Sebi nod for future contracts on corporate bond indices

By Siddhant Mishra

The Securities and Exchange Board of India (Sebi) on Tuesday gave its approval to the exchanges for introducing  future contracts on corporate bond indices.

Sebi nod for future contracts on corporate bond indices

This has been done with a view to enhance liquidity in the bond market and provide investors with the opportunity to hedge their positions.

Sebi has stipulated in the circular that constituents of the index should have adequate liquidity and diversification at the issuer level, and be periodically reviewed.

They have to be aggregated at the issuer level for determining exposure limits. It has mandated that there should be at least eight issuers in the index — which should have a track record of at least a year — with no single issuer having more than 15% weight.
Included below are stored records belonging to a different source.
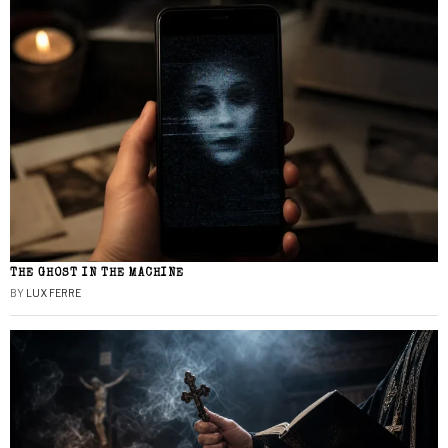
THE GHOST IN THE MACHINE
BY
LUX FERRE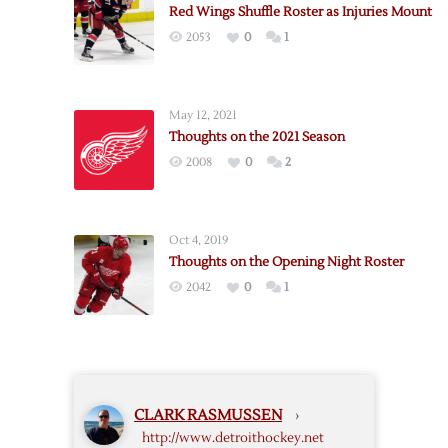
Red Wings Shuffle Roster as Injuries Mount
22
2053
0
1
Roster
May 12, 2021
Thoughts on the 2021 Season
2008
0
2
Oct 4, 2019
Thoughts on the Opening Night Roster
2042
0
1
CLARK RASMUSSEN
›
http://www.detroithockey.net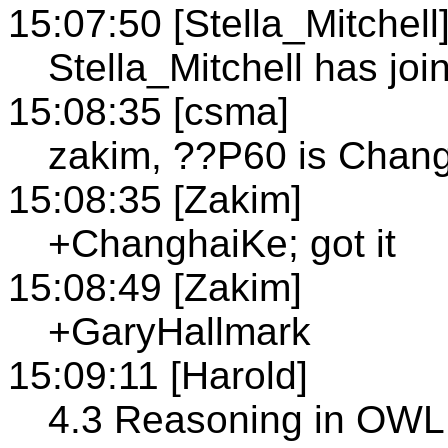
15:07:50 [Stella_Mitchell
Stella_Mitchell has join
15:08:35 [csma]
zakim, ??P60 is Chan
15:08:35 [Zakim]
+ChanghaiKe; got it
15:08:49 [Zakim]
+GaryHallmark
15:09:11 [Harold]
4.3 Reasoning in OWL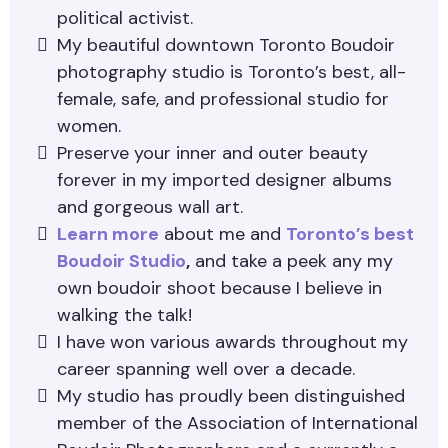
political activist.
My beautiful downtown Toronto Boudoir
photography studio is Toronto’s best, all-
female, safe, and professional studio for
women.
Preserve your inner and outer beauty
forever in my imported designer albums
and gorgeous wall art.
Learn more
about me and
Toronto’s best
Boudoir Studio
,
and take a peek any my
own boudoir shoot because I believe in
walking the talk!
I have won various awards throughout my
career spanning well over a decade.
My studio has proudly been distinguished
member of the Association of International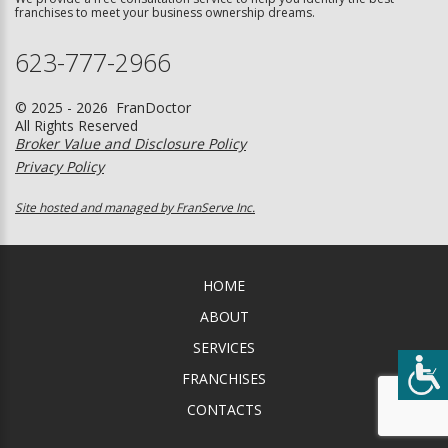
franchises to meet your business ownership dreams.
623-777-2966
© 2025 - 2026 FranDoctor
All Rights Reserved
Broker Value and Disclosure Policy
Privacy Policy
Site hosted and managed by FranServe Inc.
HOME
ABOUT
SERVICES
FRANCHISES
CONTACTS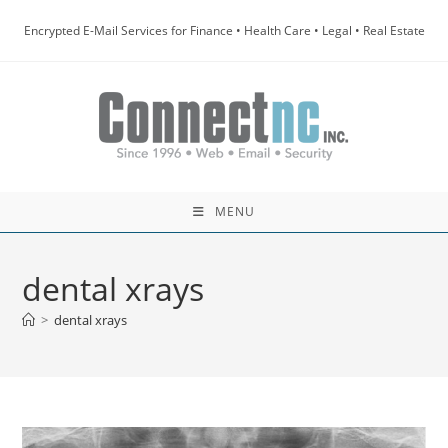
Skip
Encrypted E-Mail Services for Finance • Health Care • Legal • Real Estate
to
content
MENU
dental xrays
>
dental xrays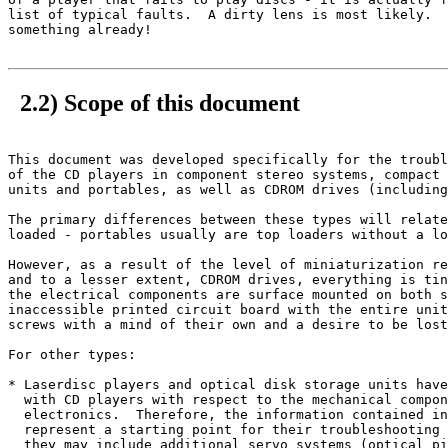
list of typical faults.  A dirty lens is most likely.  
something already!

2.2) Scope of this document
This document was developed specifically for the troubl
of the CD players in component stereo systems, compact 
units and portables, as well as CDROM drives (including
The primary differences between these types will relate
loaded - portables usually are top loaders without a lo
However, as a result of the level of miniaturization re
and to a lesser extent, CDROM drives, everything is tin
the electrical components are surface mounted on both s
inaccessible printed circuit board with the entire unit
screws with a mind of their own and a desire to be lost
For other types:

* Laserdisc players and optical disk storage units have
  with CD players with respect to the mechanical compon
  electronics.  Therefore, the information contained in
  represent a starting point for their troubleshooting 
  they may include additional servo systems (optical pi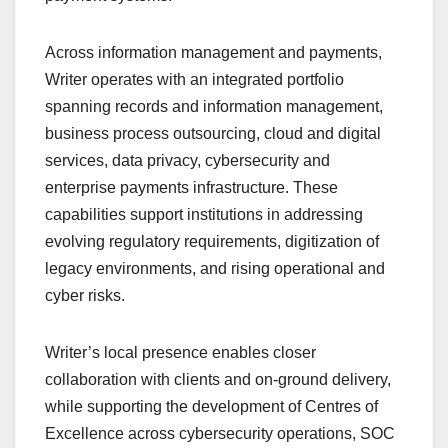
Across information management and payments,
Writer operates with an integrated portfolio
spanning records and information management,
business process outsourcing, cloud and digital
services, data privacy, cybersecurity and
enterprise payments infrastructure. These
capabilities support institutions in addressing
evolving regulatory requirements, digitization of
legacy environments, and rising operational and
cyber risks.
Writer’s local presence enables closer
collaboration with clients and on-ground delivery,
while supporting the development of Centres of
Excellence across cybersecurity operations, SOC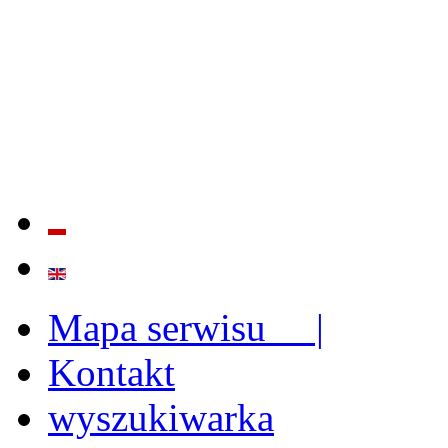
QUALITY AND EFFECTIVE
STRENGTHENING OF INST
CAPABILITIES
Mapa serwisu |
Kontakt
wyszukiwarka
The index itself cannot have above 25% weight in a particular group of issuers or a particular sector (excluding securities issued by PSUs, PSBs, and PFIs).

The daily settlement price shall be the volume-weighted average price of the last half an hour, while the final settlement price shall be the closing price of the underlying index on the expiry date.

For every future contract, the exchanges have been directed to set an initial price band at 5% of the previous closing price/base price, thus preventing acceptance of orders for execution that are placed beyond the set band.

Whenever a trade in any contract is executed at the highest or lowest price of the band, exchanges may — after considering the market trend — expand the price band for that contract by 0.5% in that particular direction after 30 minutes, subject to two expansions a day.

For trading members, MFs, insurance firms, housing financiers, pension funds, banks and primary dealers, and Category I and II FPIs, the open position limit across contracts within the respective underlying index has been capped at 10% of the total open interest or `1,200 crore (whichever is higher).

For non-institutions in category II FPIs, and scheme-level MFs, and others, the position limit has been capped at 3% of the open interest, of `400 crore (whichever is higher).